Have you ever showed up at church on one of “those days,” seen people smiling all over the place, and thought one of the following:
- Oh bugger, I forgot my happy face at home today.
- I think I’ll turn around right now and go someplace where I can feel [insert rated PG—or worse—feeling here] and not feel guilty about it.
You’re not alone. In fact, I think we should stop making smiles an unspoken requirement for church attendance.
I know I, for one, do not want to smile at church—or anywhere, really—when I show up smelling faintly of urine because my too-old-for-accidents kid left her wet clothes in the back of the car where I misguidedly sat to braid my oldest’s hair on the way to the service.
No, I don’t want to smile when that happens.
But I did it anyway that morning.
Because when people greet me or say, “How’s it going?” at church, I’ve learned to smile and say nothing. Sometimes it’s because of the usual get-the-family-to-church craziness, and sometimes it’s because the situations we’re facing with one or the other of our older girls is a boxed set of War and Peace and Webster’s Dictionary, and I don’t want to cause anyone’s eyes to glaze over.
The smile-but-don’t-answer tactic is an adaptation that allows for two things:
- That way I’m not (technically) lying, and,
- That way I know who my friends are.
Because people who smile back don’t want to know how you are really doing when you grimace at them. It’s the ones who say, “That bad, huh?” or “Let’s go get you some coffee. STAT,” who are actually friends… who invite us to live joy.

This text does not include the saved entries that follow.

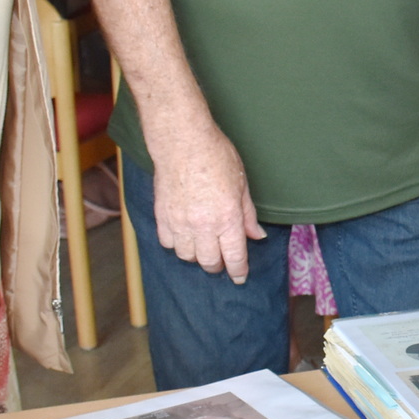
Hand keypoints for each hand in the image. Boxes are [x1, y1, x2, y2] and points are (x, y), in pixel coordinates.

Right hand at [145, 117, 265, 281]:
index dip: (238, 271)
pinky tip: (184, 236)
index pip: (234, 257)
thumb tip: (256, 236)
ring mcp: (179, 222)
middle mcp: (203, 225)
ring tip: (203, 246)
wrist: (182, 142)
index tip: (240, 277)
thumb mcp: (242, 184)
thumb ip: (248, 215)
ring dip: (196, 256)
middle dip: (218, 265)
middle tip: (222, 260)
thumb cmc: (216, 156)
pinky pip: (167, 243)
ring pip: (186, 256)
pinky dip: (176, 244)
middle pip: (209, 262)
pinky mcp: (161, 216)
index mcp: (227, 218)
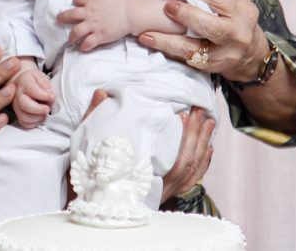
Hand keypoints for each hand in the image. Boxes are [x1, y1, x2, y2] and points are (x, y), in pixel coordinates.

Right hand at [13, 67, 53, 127]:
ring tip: (44, 113)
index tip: (52, 97)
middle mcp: (17, 94)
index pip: (31, 89)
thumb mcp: (40, 76)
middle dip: (39, 109)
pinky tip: (39, 117)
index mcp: (24, 82)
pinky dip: (34, 122)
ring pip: (24, 117)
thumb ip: (45, 85)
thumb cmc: (32, 80)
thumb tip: (49, 95)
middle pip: (24, 104)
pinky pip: (24, 123)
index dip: (43, 96)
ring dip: (37, 117)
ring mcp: (15, 105)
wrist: (21, 82)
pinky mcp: (17, 114)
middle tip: (47, 109)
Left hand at [57, 0, 133, 50]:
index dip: (75, 2)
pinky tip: (82, 48)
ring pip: (76, 31)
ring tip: (70, 40)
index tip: (75, 5)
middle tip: (58, 19)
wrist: (130, 14)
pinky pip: (88, 43)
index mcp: (91, 2)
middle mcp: (89, 13)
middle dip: (62, 17)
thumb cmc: (121, 3)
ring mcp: (93, 25)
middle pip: (70, 15)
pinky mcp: (99, 36)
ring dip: (71, 36)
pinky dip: (83, 46)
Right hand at [71, 93, 213, 205]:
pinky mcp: (167, 193)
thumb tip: (101, 93)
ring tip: (208, 123)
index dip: (181, 137)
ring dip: (201, 145)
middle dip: (195, 135)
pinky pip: (191, 181)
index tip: (183, 115)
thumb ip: (94, 118)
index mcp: (139, 176)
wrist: (92, 203)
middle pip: (185, 163)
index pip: (169, 159)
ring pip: (190, 171)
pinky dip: (202, 165)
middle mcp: (156, 188)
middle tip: (200, 112)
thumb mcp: (87, 145)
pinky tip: (208, 149)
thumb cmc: (88, 174)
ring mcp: (163, 192)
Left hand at [138, 0, 267, 82]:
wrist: (252, 55)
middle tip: (166, 6)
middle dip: (186, 16)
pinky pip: (186, 60)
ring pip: (195, 48)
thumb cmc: (239, 16)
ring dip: (168, 40)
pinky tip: (149, 41)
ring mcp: (224, 53)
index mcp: (243, 10)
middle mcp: (236, 33)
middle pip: (211, 25)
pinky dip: (166, 50)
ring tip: (147, 32)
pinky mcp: (211, 66)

That recent morning, when I walked in to church stinky and my relatively-new friend asked, “How are you?” and I
grimaced smiled and said nothing, this woman proved herself a true friend.
When I snuck off from the service midway, emerged reeking of the Bath and Body Works spray in the ladies room, and she wrapped her arms around me and said, “Feel better?” she proved she was a true friend.
And she opened a door someplace in my heart for joy.
When I said, “Yes. And I’m really glad for the Bath and Body Works ministry at our church,” and we laughed together and she hugged me again (brave woman… did I mention the odor thing from our car?) and she grabbed my hand with an unmistakable, “You are precious to me, no matter how stinky” squeeze… I knew beyond any doubt that she’s the real deal. And joy pushed that door in my heart open a bit wider.
Come to think of it, that’s the whole Kay Warren train-track joy thing, again, isn’t it? The reality of joy in the struggle: that you can laugh deep and true about the Ministry of Body Spray while your heart is aching that your child is still such a challenge after almost a decade. The two-at-once nature of true joy, that pairs what might have been a humiliating, isolating moment with the surprise of a new friendship.
Joy: the both/and reality of life. The tightrope between loss and hope. The glue connecting what’s hard with what’s beautiful. The gift waiting in a friend’s eyes when you have the courage to let her see your own.
Do you have a friend like that? Are you willing to take the risk to let someone in long enough to find her… to find joy?